::: Document segment

The attempt just described to avoid the contradiction Fairchild suggests seeks to make the problem one of the existence of others. Even if it were successful it would not explain the existence of egoism in our world since others do exist and egoism is an argument for the pursuit of personal happiness as opposed to the happiness of all. The second attempt seeks to attack the conclusion that a person’s highest happiness is obtained through moral conduct. While it may be true that a position like Rand’s fails to obtain personal moral approval of one’s conscience, perhaps the higher accumulation of goods and pleasures obtained on the lower level would outweigh the happiness lost through violated conscience so that the aggregate happiness is greater. We can certainly see how putting our own good ahead of others in individual situations would accumulate more goods to ourselves.

A good is the satisfaction of some particular desire. If I am being benevolent, I will sacrifice what I might otherwise have taken, if my only concern was my desire. Clearly, if a person functioned consistently in this way he would obtain more goods than others. Over a lifetime, it is conceivable he would obtain so much good for himself, while being careful also to be moderate so as not to reduce through excess his own capacity for enjoyment, as to far outweigh the loss of personal satisfaction he would have had from his conscience approving him for the right conduct of appropriate acts of self sacrifice. While virtue would add to his happiness, it is only one contributing factor to his total enjoyment and satisfaction. Another major contributor is the desires and goods he is accumulating by sacrificing the rights of others. Could this not outweigh moral considerations and still make it possible to pursue his own highest good at the expense of the good of all?

Quantity And Quality

The fallacies of this argument are two-fold. First, every act of violation of obligation would carry with it a corresponding pang of conscience and loss of moral approval. Even if conscience became seared so the negative response was lacking, each violation would also represent a loss of moral satisfaction that had been possible if the right act had been chosen. Let us assume for the time being that the goods of moral self-approval would not exceed in value the goods obtained through the wrong satisfaction of desire (it is difficult to conceive them being of lesser value). It still is impossible to conceive a quantitative difference between desires satisfied and obligation violated that would ever be large enough to outweigh the satisfaction to be had from living morally. At the very least each lost moral good from self-approval would equal each good gained through violation of obligation. Since conscience only becomes seared through time, the disapproval of conscience would affect many acts of wrong in addition to the failure of goods from moral self-approval, robbing many obtained goods of their effective value initially. This would result, over the span of an individual life, of less good through wrong accumulation of illegitimately satisfied desires.

::::::

[What you will do]
**1)** In the egoism passage, list the first word of each sentence in the paragraph that opens with "A good is the satisfaction of some particular desire," in order.
**2)** Retype the egoism passage from "The attempt just" through "goods to ourselves.".

::: Data excerpts

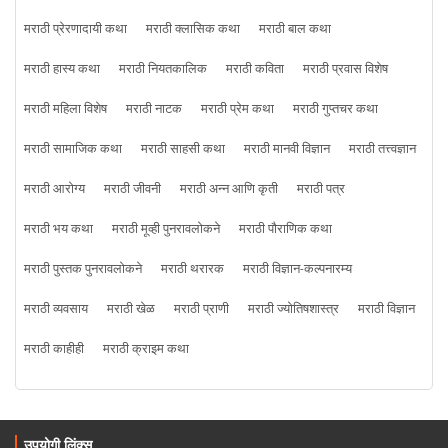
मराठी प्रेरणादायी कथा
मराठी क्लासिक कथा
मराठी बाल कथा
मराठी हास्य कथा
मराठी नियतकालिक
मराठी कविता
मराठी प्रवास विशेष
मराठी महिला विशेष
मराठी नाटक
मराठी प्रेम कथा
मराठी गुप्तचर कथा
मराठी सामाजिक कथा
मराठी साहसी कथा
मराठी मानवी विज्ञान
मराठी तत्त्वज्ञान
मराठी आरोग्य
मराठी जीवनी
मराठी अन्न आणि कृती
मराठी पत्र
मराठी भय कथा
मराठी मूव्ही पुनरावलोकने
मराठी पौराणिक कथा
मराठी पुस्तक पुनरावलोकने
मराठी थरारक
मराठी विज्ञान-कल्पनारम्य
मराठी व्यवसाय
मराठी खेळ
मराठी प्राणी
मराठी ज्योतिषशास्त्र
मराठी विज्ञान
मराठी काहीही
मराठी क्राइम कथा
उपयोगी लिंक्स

::::::
::: Data excerpts

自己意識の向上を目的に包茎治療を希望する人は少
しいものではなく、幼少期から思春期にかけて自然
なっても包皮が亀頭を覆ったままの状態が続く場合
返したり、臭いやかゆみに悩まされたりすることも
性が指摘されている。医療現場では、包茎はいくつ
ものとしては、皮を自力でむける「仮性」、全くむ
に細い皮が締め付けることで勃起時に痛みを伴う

::::::
::: Data excerpts

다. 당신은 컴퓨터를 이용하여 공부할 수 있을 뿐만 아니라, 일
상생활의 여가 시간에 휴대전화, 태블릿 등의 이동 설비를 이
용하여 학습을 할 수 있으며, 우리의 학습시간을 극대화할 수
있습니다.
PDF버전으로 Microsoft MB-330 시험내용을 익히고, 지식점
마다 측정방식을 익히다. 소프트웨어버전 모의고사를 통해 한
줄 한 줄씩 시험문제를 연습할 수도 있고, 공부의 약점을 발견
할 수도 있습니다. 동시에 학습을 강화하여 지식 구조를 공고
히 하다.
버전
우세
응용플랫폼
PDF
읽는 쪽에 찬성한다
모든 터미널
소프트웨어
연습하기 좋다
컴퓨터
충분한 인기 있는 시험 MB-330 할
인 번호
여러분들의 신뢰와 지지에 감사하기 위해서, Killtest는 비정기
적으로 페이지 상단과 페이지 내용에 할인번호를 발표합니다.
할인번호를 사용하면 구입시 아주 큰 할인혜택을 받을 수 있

::::::

[Solutions to the tasks]
**1)**
A
If
Clearly
Over
While
Another
Could

**2)**
The attempt just described to avoid the contradiction Fairchild suggests seeks to make the problem one of the existence of others. Even if it were successful it would not explain the existence of egoism in our world since others do exist and egoism is an argument for the pursuit of personal happiness as opposed to the happiness of all. The second attempt seeks to attack the conclusion that a person’s highest happiness is obtained through moral conduct. While it may be true that a position like Rand’s fails to obtain personal moral approval of one’s conscience, perhaps the higher accumulation of goods and pleasures obtained on the lower level would outweigh the happiness lost through violated conscience so that the aggregate happiness is greater. We can certainly see how putting our own good ahead of others in individual situations would accumulate more goods to ourselves.